Now let’s plot the solution we obtained.

pylab.rcParams['font.size'] = 12
fig, gs = estim.plot_rvs(plot_guess=True, fold=False, legend_loc=4)

If the result looks good, that is great: we have the best solution of the orbit. However, we still need to estimate uncertainties for the orbital parameters. We do that using emcee. This is a Markov-Chain Monte Carlo (MCMC) simulation, in which we simulate a bunch of sets of orbital parameters that could still fit the data given the uncertainties of the observations, but are a little bit off from the best solution. They will make up the uncertainties of the fit.

This simulation starts from the best solution and do random walks across the parameter space. We will provide the number of walkers (nwalkers) for the MCMC simulation, as well as the number of steps (nsteps) that each one will take.

How do we know the number of walkers and steps to use? As a general rule of thumb, it is recommended to use at least 2 times the number of parameters for the number of walkers, and as many steps as it takes for the simulation to converge.

> Instruction 1
Answer these about the passage on orbital fitting, please:
(a) Which tool does the passage use to estimate uncertainties for the orbital parameters?
(b) From what point does the simulation begin its random walks?
(c) What is the recommended minimum number of walkers?
> Instruction 2
Carry on the passage on orbital fitting from its last sentence.

> Raw data

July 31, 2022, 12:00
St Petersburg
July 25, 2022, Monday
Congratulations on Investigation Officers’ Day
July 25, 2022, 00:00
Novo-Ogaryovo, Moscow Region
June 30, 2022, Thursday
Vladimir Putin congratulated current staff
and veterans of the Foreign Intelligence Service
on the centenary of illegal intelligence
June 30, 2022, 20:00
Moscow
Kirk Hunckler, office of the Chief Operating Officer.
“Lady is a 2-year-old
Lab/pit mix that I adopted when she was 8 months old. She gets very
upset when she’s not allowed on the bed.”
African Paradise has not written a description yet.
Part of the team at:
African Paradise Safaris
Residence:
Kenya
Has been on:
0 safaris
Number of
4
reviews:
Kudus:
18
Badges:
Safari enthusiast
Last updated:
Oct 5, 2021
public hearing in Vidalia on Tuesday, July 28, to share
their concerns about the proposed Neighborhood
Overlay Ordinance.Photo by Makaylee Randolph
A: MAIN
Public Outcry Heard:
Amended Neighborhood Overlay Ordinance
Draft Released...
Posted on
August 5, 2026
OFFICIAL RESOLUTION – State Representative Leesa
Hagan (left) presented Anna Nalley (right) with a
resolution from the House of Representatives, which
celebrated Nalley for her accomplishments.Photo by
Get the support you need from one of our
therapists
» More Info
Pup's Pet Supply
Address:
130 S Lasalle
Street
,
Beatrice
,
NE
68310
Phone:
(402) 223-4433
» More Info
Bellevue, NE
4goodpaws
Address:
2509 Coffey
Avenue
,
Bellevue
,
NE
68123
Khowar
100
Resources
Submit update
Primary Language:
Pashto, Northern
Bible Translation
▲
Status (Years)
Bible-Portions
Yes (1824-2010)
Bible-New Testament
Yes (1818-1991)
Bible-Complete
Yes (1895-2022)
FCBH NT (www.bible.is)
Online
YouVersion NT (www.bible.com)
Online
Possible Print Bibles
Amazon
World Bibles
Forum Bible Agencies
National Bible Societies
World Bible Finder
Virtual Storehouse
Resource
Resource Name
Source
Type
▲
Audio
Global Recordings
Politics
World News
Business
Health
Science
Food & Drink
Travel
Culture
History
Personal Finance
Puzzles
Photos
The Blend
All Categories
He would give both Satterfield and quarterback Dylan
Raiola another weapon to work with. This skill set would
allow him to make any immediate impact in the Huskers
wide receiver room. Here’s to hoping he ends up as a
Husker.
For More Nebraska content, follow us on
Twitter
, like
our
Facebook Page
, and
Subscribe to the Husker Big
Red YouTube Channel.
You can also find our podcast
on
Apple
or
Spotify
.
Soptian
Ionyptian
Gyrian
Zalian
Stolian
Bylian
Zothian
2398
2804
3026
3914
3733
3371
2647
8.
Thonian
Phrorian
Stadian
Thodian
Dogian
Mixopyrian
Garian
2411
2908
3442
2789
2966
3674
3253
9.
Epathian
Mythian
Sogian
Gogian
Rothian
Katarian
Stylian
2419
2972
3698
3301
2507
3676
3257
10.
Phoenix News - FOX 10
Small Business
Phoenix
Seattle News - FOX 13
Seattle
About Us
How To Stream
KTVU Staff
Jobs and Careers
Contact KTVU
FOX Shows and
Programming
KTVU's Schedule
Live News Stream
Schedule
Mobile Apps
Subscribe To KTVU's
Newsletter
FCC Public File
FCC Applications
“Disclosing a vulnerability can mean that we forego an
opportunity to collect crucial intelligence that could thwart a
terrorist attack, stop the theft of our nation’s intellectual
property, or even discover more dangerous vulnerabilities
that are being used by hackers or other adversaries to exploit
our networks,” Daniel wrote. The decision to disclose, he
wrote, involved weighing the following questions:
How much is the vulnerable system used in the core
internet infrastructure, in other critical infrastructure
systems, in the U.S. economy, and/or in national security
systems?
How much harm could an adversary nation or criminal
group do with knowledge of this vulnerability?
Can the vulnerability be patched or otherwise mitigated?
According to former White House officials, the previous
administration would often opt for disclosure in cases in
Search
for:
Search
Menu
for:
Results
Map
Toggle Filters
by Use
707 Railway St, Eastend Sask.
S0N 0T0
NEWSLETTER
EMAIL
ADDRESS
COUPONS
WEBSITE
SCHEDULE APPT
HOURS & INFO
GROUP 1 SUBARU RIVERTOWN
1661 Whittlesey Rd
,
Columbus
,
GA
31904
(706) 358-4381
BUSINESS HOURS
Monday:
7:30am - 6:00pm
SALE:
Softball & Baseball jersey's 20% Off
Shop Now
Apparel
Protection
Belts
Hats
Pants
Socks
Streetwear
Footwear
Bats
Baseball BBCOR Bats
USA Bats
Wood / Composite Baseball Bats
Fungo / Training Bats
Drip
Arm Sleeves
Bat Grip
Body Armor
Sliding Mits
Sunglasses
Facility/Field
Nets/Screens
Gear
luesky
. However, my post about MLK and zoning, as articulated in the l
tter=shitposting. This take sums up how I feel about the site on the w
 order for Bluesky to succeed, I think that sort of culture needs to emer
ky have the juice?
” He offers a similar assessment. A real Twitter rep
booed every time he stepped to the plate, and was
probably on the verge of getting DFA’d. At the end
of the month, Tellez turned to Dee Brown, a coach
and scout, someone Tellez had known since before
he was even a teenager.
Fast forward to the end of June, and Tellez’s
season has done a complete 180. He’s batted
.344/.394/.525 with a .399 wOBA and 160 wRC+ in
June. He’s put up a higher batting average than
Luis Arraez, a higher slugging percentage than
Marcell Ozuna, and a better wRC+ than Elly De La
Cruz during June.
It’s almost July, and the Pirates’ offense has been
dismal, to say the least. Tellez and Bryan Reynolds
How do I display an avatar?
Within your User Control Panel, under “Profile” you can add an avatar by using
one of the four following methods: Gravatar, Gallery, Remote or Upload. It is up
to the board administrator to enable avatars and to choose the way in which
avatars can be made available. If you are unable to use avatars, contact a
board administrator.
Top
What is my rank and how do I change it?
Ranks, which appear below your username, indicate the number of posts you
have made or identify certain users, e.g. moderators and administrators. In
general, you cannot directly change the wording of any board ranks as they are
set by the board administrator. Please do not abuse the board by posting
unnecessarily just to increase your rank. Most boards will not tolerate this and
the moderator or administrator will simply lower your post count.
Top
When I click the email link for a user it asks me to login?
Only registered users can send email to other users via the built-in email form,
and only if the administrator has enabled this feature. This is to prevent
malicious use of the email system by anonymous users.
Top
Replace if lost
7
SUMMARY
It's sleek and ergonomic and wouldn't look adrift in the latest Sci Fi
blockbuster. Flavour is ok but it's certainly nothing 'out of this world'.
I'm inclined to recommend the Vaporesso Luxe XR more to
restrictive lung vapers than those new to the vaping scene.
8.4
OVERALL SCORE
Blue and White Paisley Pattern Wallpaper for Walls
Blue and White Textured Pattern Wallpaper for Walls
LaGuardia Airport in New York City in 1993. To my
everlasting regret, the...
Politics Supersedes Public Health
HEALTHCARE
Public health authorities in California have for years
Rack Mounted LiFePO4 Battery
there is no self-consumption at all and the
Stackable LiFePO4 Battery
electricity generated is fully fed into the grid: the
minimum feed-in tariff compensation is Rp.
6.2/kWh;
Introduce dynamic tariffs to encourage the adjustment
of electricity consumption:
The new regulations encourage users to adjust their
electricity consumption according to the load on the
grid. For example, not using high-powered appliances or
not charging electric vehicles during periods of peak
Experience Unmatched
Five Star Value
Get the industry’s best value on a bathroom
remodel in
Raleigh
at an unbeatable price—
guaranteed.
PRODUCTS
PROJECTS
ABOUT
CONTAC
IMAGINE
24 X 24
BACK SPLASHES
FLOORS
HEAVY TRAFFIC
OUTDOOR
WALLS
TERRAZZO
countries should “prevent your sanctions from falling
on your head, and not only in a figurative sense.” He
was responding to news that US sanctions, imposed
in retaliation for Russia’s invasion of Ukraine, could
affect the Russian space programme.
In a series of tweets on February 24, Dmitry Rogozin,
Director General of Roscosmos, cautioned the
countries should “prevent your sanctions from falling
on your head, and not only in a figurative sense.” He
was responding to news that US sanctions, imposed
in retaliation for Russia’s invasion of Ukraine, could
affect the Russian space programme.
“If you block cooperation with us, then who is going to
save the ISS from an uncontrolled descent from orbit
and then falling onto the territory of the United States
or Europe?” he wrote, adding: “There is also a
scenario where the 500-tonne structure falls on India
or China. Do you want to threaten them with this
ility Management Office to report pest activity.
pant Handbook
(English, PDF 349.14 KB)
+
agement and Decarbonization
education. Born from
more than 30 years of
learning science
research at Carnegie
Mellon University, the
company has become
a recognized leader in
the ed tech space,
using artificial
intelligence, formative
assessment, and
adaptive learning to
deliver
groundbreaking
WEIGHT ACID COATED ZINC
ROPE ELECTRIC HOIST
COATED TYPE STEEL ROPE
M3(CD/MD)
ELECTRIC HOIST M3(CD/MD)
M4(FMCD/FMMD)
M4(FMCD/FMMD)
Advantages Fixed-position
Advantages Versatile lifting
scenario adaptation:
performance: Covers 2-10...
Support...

> Written reply 1
(a) emcee
(b) From the best solution
(c) At least 2 times the number of parameters

> Written reply 2
Note: We can use multiprocessing in emcee to make the calculations somewhat faster. For that, we need to provide the number of processing threads (in the parameter nthreads) of your computer. Most laptops have 2 or 4 threads.

estim.emcee_orbit(nwalkers=16, nsteps=10000, nthreads=1)

With that done, we plot the walkers to see how the simulation went.

estim.plot_emcee_sampler()

Let’s cut the beginning of the simulation (the first 500 steps) because they correspond to the burn-in phase.

estim.make_chains(500)

Now we use a corner plot to analyze the posterior distributions of the parameters, as well as the correlations between them.

fig = estim.plot_corner()
plt.show()

API¶

radial.dataset module¶

class radial.dataset.RVDataSet(file, t_col=0, rv_col=1, rv_unc_col=2, skiprows=0, delimiter=None, t_offset=None, rv_offset=None, t_unit=None, rv_unit=None, instrument_name=None, target_name=None, other_meta=None)¶

Bases: object

Read and store the data and information of the radial velocities dataset in an intelligible manner. This class utilizes the power and convenience of astropy units and tables.

Parameters:

file (str) – Name of the file that contains the radial velocities data.
t_col (int, optional) – Column number of the data file that corresponds to time. Default is 0.
rv_col (int, optional) – Column number of the data file that corresponds to radial velocities. Default is 1.
rv_unc_col (int, optional) – Column number of the data file that corresponds to radial velocity uncertainties. Default is 2.
skiprows (int, optional) – Number of rows to skip from the data file. Default is 0.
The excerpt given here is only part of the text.